Ci è stato detto che la gestione è votata al risparmio, sul cibo, sul personale lavorante. Quest’ultimo rappresenta uno dei nodi più importanti dell’intera questione: sono infatti gli operatori che accudiscono gli ospiti non autosufficienti, che dovrebbero dare loro aiuto e conforto. Nelle parole degli interpellati, pare invece che esistano regolarmente operatori scorretti e non professionali, che siano normalmente impiegati senza verifiche né controlli puntuali.
Anche certi proprietari delle case di riposo private possiedono una quota di responsabilità se il servizio offerto non è congruo.
Saltuariamente, la cronaca locale e nazionale ci informa sulle scoperte fatte dalle Forze dell’Ordine, riguardo ai maltrattamenti cui sono stati sottoposti gli anziani in alcune strutture di accoglienza. Anche all’estero.
Durante la pandemia
Durante il tempo della chiusura totale del Paese decretata dal Governo italiano (il famigerato “lockdown”), da marzo 2020, si sono verificati casi tremendi di incuria e abbandono degli anziani in alcune residenze a loro dedicate (Pio Albergo Trivulzio). La paura del contagio ha fatto scappare degli operatori, ha costretto gli ospiti a non vedere i loro famigliari, si sono verificate scorrettezze molto gravi.
Sappiamo che la Magistratura sta svolgendo un’inchiesta molto delicata, ma sulla stampa sono trapelate notizie sconcertanti. I famigliari hanno denunciato atti gravissimi a danno di persone deboli e indifese.

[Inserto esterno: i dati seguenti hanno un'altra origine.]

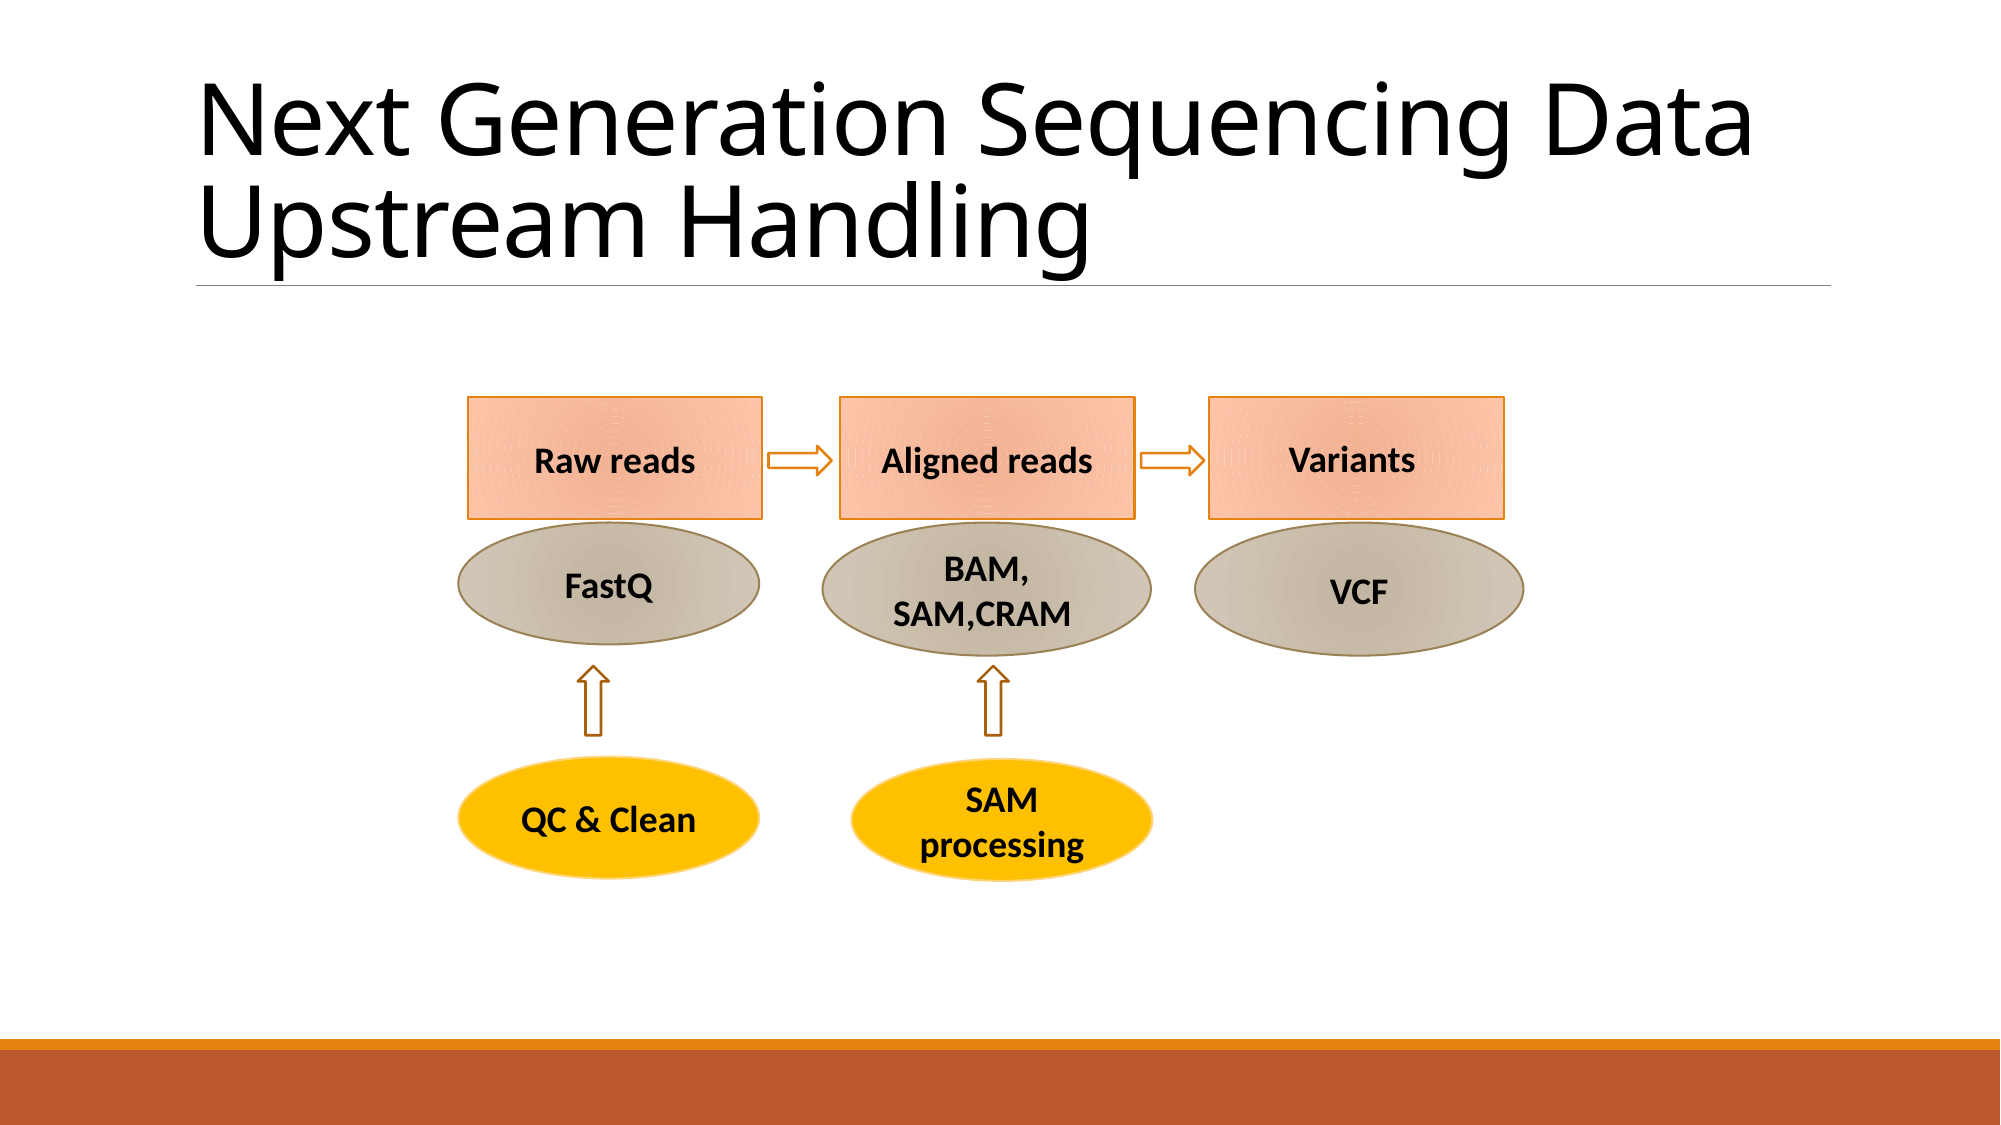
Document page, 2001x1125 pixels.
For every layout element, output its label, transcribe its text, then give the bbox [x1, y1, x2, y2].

Fatti analoghi sono accaduti in Spagna e Canada, creando uno sconcerto preoccupante. Numerosi anziani sono stati letteralmente abbandonati a loro stessi, lasciati morire in solitudine e di stenti.
L’inevitabile abbandono
Parlare di anziani abbandonati non è solo una semplice e facile provocazione, ma più fortemente è un invito a riflettere.
Nell’era della globalizzazione, la famiglia tradizionale ha perso le risorse interne per accudire i propri anziani non autosufficienti. L’individualismo, l’egoismo, il tempo dedicato al lavoro, la carriera, la scarsa empatia, o la semplice mancanza di possibilità, hanno contribuito a generare l’uscita degli anziani dai loro ambienti famigliari.
L’anziano, spesso, è abbandonato e lasciato alle cure di estranei (le note badanti, gli operatori di una residenza), nel pericolo di essere maltrattato e umiliato.
Nella stagione finale dell’esistenza, chi si meriterebbe un trattamento simile? Probabilmente nessuno.